EFF strongly condemns the right-wing protest by the DA, AfriForum, and Freedom Front Plus against the BELA Act
6 November 2024
The Economic Freedom Fighters (EFF) strongly condemns the nauseating demonstration by the Democratic Alliance (DA) together with right wingers such as AfriForum, Freedom Front Plus (FF+) against the Basic Education Laws Amendment (BELA) Act which seeks to encourage the language policy to be broader and inclusive, thus bringing an end to the marginalisation of African learners.
We are not surprised that these white supremacist right wing organisations are marching against this progressive legal instrument that seeks to redress the imbalances of the past, because they are still caught up in the apartheid mentality of separate development. They want the School Governing Bodies (SGBs) to have exclusive powers to determine schools' language and admission policy and in the governing structures where they dominate; they will then use their numerical majority to exclude none-Afrikaans speaking learners from participating in learning.
Countless learners escape the disastrous conditions of ANC-run government schools—where they endure shocking environments, including the indignity of pit toilets—only to confront a new barrier: racism from SGBs in suburban and private schools.

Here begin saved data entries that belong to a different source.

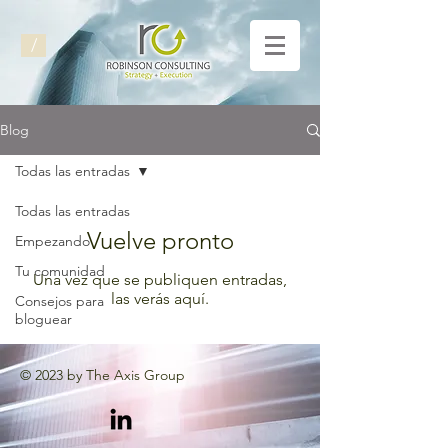
/
Blog
Todas las entradas
Todas las entradas
Vuelve pronto
Empezando
Tu comunidad
Una vez que se publiquen entradas,
las verás aquí.
Consejos para
bloguear
© 2023 by The Axis Group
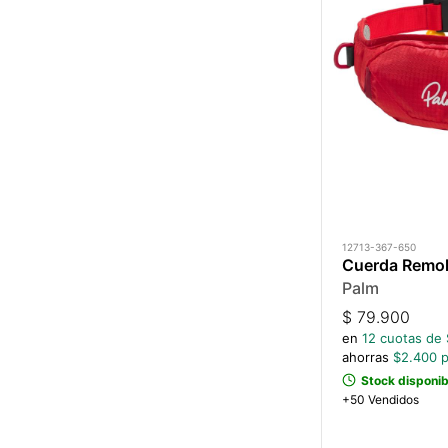
12713-367-650
Cuerda Remol
Palm
$
79.900
en
12
cuotas de 
ahorras
$
2.400
p
Stock disponib
+50 Vendidos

These bodies weaponise Afrikaans as a tool of exclusion, denying African learners their rightful place. The BELA Act makes a clear stand against this injustice, stripping SGBs of the power to impose discriminatory language policies and placing this authority with the heads of education departments to ensure fairness. Afrikaans will still be available, but not as a weapon for exclusion and oppression.
While President Ramaphosa has signed the Act into law, his decision to reconsider the language policy provisions has emboldened racist entities like the DA, AfriForum, and FF+ to take to the streets. This is not a protest—it is an act of treason, a direct attempt to pressure the govemment into abandoning its democratic duty to end the discrimination faced by African learners. These groups are fighting to uphold an exclusionary status quo, resisting any progress towards a fair and just education system for all.